Analysts find little value in 2Q data

Earnings give experts few solid indications of economy's direction

July 31, 2003|By KNIGHT RIDDER/TRIBUNE

This has been the summer of raging uncertainty in corporate America.

The second-quarter earnings season, which began two weeks ago, has seen positive and negative extremes. But the earnings reports and the company comments that accompanied them have given Wall Street little direction on where the economy and the stock market are heading.

"My crystal ball is still fuzzy," said Charles L. Hill, director of research at Thomson First Call. "I thought we would get more clarification on the outlook for the third and fourth quarters, but for every positive we get a negative."

Corporate performances overall seem impressive in the two-thirds of the Standard & Poor's 500 companies that have reported results. About 63 percent beat earnings expectations, 24 percent matched estimates and 13 percent fell short, according to Thomson First Call.

The number of companies beating or meeting estimates is in line with historic averages, and the percentage of those that disappointed Wall Street is much better than the 20 percent that typically do so, Hill said.

But many companies guided analysts' expectations down so they could beat the revised number, said Barry L. Ritholtz, market strategist at the Maxim Group, a New York money management firm.

The tactic is not new. But it was expected to stop after accounting shenanigans of the last two years came to light, Ritholtz said.

"It's hard to get excited about the numbers when basically you have a world class sprinter leaping over a 6-inch hurdle," Ritholtz said.

Another discouraging factor is that company forecasts for the remainder of the year are nothing to get excited about. That's important because Wall Street typically looks forward and doesn't dwell on the quarter that just ended.
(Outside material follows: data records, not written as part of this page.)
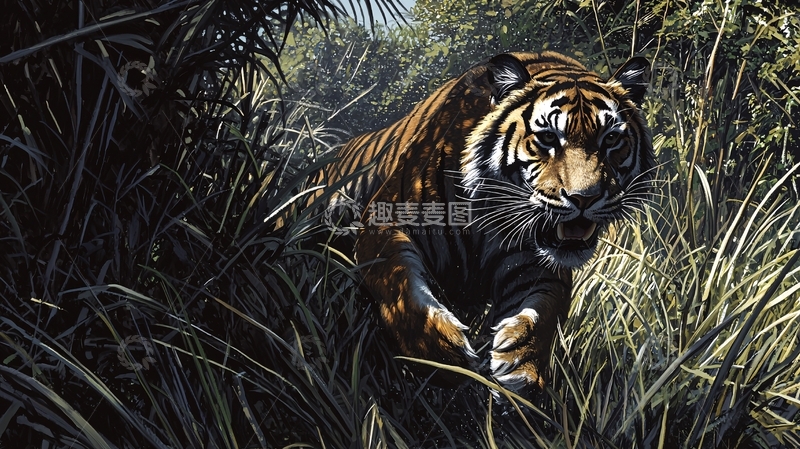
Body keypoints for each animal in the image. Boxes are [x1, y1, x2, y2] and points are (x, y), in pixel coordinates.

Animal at [320, 51, 654, 390]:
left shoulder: (536, 263)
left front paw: (519, 366)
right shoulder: (384, 222)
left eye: (611, 139)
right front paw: (444, 356)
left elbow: (543, 310)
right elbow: (400, 286)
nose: (584, 198)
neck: (487, 216)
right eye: (548, 137)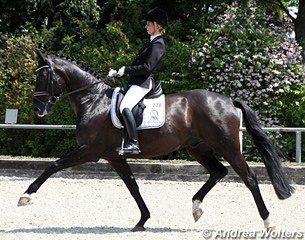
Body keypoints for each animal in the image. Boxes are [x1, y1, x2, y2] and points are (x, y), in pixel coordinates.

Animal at [17, 51, 294, 232]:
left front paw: (26, 196)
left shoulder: (89, 151)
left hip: (227, 146)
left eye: (43, 77)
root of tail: (228, 101)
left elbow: (53, 165)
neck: (94, 101)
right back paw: (196, 207)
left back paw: (268, 223)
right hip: (197, 147)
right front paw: (142, 221)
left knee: (249, 178)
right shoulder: (114, 156)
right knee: (218, 172)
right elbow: (133, 186)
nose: (37, 109)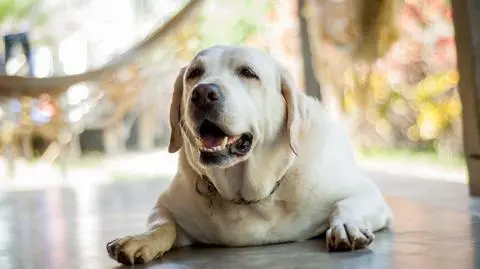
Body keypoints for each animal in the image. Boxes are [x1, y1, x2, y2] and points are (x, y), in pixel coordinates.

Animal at [107, 45, 392, 264]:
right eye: (194, 73)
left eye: (248, 73)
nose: (203, 93)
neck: (250, 196)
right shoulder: (165, 206)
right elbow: (162, 224)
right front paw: (140, 239)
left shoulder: (368, 194)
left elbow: (345, 205)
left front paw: (347, 226)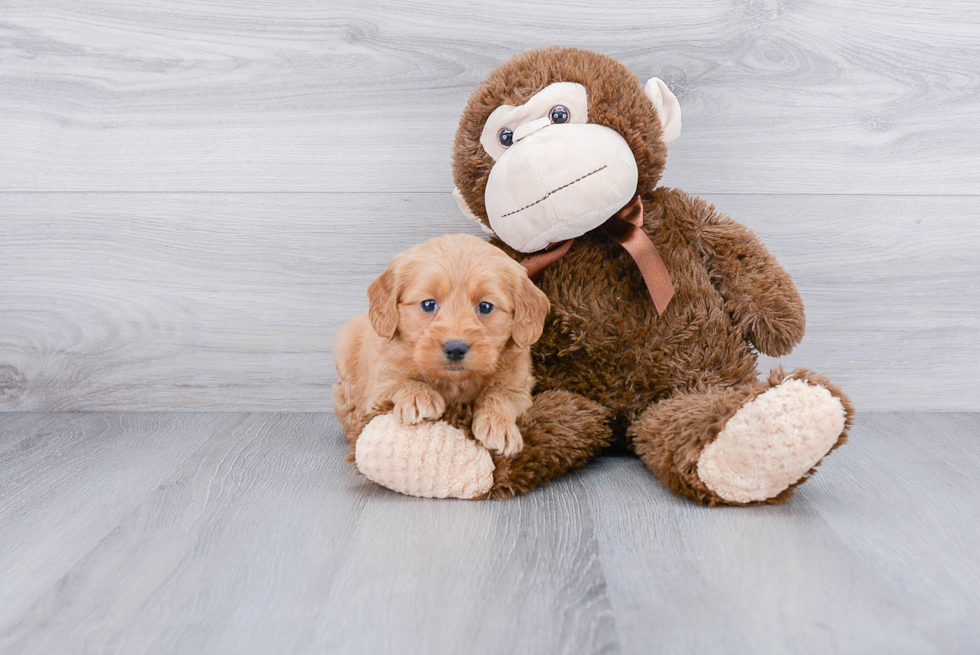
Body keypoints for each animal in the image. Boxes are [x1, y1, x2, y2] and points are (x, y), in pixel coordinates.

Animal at [334, 234, 552, 456]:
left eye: (485, 306)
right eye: (428, 304)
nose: (455, 349)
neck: (454, 381)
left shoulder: (520, 386)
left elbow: (500, 393)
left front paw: (498, 426)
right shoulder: (380, 382)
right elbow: (401, 381)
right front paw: (419, 397)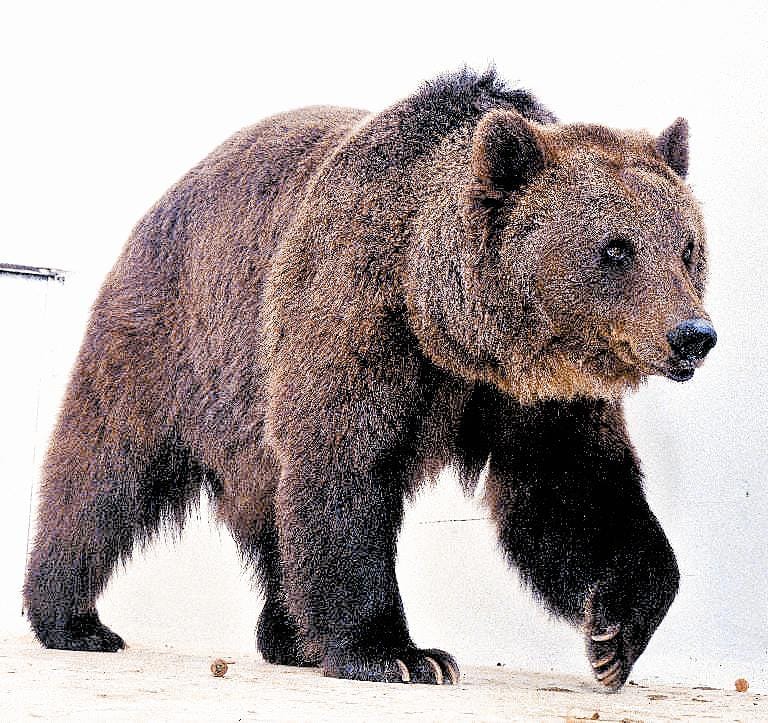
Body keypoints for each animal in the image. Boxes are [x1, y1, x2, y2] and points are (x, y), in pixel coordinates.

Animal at [23, 67, 716, 690]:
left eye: (687, 248)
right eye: (616, 248)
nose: (693, 334)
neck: (445, 322)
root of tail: (173, 188)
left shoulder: (530, 393)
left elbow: (573, 488)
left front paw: (614, 636)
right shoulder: (356, 314)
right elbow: (342, 466)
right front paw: (398, 653)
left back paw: (289, 637)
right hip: (176, 341)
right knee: (105, 471)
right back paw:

The stock market already has reacted to a great deal of the second-quarter earnings growth - currently estimated at 8 percent over the same quarter last year. Those expectations fueled the market rally this spring and early summer.

Market strategists now want to hear what corporate executives say about hiring, capital spending and sales growth in the third and fourth quarters. And there's no clear, positive message to hear.

"We ought to be hearing more positive comments than we are," Hill said. "I'm not seeing much change in the tone of what companies are saying about the outlook going forward."

Also muddying the second-quarter picture is that earnings were boosted by currency gains from the weaker dollar, and those aren't likely to occur every quarter.

When companies translate their overseas profits into U.S. dollars, they record one-time gains.

Nike Inc., Caterpillar Inc. and United Technologies Corp., to name a few, all boosted earnings with currency gains.

"These companies had good earnings, but it wasn't really because they had higher revenue," Ritholtz said. "They got a huge benefit from the weak dollar."

Hill estimates that currency gains improved revenue and profits among S&P 500 companies by about 2 percent in the second quarter.

To put that in perspective, the technology sector is expected to have earnings growth of 4 percent in the second quarter. That means that without the currency gains, the growth rate would be a paltry 2 percent.

"We ought to be seeing more top-line growth if this economic recovery is going to have staying power," Hill said.

Some companies do predict better times ahead.

Texas Instruments Inc. of Dallas beat Wall Street's second-quarter earnings expectations and said third-quarter sales may increase by 11 percent.

The company said sales of its high-end chips for MP3 audio players and wireless phones with cameras are improving. That was a surprise, and the company's shares rose.

Wall Street and Main Street need to see similar upbeat news or third- and fourth-quarter estimates won't hold up, said Brian G. Belski, a market strategist at U.S. Bancorp Piper Jaffray in Minneapolis.

Analysts now forecast third-quarter earnings to grow 13.6 percent and fourth-quarter growth at a hefty 21.6 percent. Companies probably will hit the third-quarter number, but Belski said the fourth-quarter estimate is unrealistic:

"Analysts right now are way too optimistic. Yes, companies are beating revised lowered estimates. But we are not hearing anything about forward growth. And to fuel any kind of dramatic earnings expansion, you need to see sales increase."